The movement calling for boycotting the elections gained momentum on the ground, with several prominent activists joining the election rejection movement. So, the speculations about a low turn-out rate began early on in the process.
Yet, according to the official campaigns of the presidential candidates, an estimate of 51 percent of those eligible to vote participated in the presidential elections. Such high turn-out rates produced a lot of skepticism on the ground, especially when contrasted with a first round turn-out rate of 43 percent.
“The numbers raise scepticism, to say the least,” said Omar Kamel, one of the more outspoken activists participating in the boycott movement. “From what we’ve witnessed during the parliamentary elections, as well as the first round of presidential elections, voters mostly prefer to go to the polling stations during the first day of elections.”
Yet, as Kamel pointed out, the Lawyers’ Syndicate stated that the turn-out rate on the first day was barely 15 percent of eligible voters.
Moreover, Kamel retold the story of overhearing army tanks roaming the streets of Zamalek, where Kamel lives, encouraging people to go to the stations and cast their votes. “I was also told by someone I know in a Gharbeya polling station, that out of the 5000 eligible to vote, only 200 showed up on the first day” Kamel added.
Another sceptic is Rami Ghanem, a civil rights lawyer and member of the political office of the Justice and Democracy National Front.“Contacts from Suez were telling me that the turn-out rate on the first day barely reached 4 percent ” Ghanem told the DNE.
Mostafa Hegazy observed the electoral process in the first as well as the run-off rounds of elections on behalf of Shayfeenkom, a popular movement overseeing the integrity and legitimacy of the electoral process in Egypt, and said that the announced turn-out rates definitely raise question marks. Hegazy said the sheets holding eligible voters’ names in the polling stations, where voters should sign to verify that they participated in the elections, were predominantly empty. Let alone the pictures of polling-stations themselves, where the low density of voters did not match the announced turn-out rates.

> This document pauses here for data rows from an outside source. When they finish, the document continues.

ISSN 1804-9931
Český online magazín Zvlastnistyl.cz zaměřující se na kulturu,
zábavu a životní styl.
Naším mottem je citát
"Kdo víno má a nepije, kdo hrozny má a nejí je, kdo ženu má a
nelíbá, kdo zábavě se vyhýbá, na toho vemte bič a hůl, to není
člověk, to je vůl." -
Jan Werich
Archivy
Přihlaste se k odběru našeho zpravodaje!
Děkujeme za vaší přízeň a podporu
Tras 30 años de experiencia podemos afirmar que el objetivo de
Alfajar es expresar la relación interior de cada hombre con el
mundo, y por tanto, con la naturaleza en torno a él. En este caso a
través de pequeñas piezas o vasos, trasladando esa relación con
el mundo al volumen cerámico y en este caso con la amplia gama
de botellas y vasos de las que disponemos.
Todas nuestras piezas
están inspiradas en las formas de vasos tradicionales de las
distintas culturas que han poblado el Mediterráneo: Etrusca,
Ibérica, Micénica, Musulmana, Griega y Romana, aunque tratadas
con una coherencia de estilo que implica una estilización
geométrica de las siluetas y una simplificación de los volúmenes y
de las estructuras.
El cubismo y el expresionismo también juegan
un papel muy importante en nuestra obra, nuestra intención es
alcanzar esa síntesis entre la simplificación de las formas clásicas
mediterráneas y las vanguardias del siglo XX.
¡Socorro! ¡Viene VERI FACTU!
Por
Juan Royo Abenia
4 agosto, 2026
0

“Considering that the so-far announced turn-out rate is relatively equal to that of the participation in the 2011 parliamentary elections” Hegazy said, “the crowds at the polling station didn’t match those at the parliamentary elections by any means.”
“Put into consideration that the number of polling stations in the parliamentary elections was larger than that in the presidential elections” Kamel further illustrated. He said polling stations should have been more crowded during this run-off round, not the other way around. “Did the voters suddenly turn invisible inside the polling stations?” Kamel rhetorically asked.
All our sources stressed, there is no tangible proof that the announced turn-out rate was falsified or doctored, only indicators. “Shayfeenkom isn’t concerned with the turn-out rate, either,” Hegazy stressed.
Civil rights activist Ghanem expected appeals filed by both candidates regarding ballot-counting, which might produce some surprises when elections numbers are officially announced Thursday.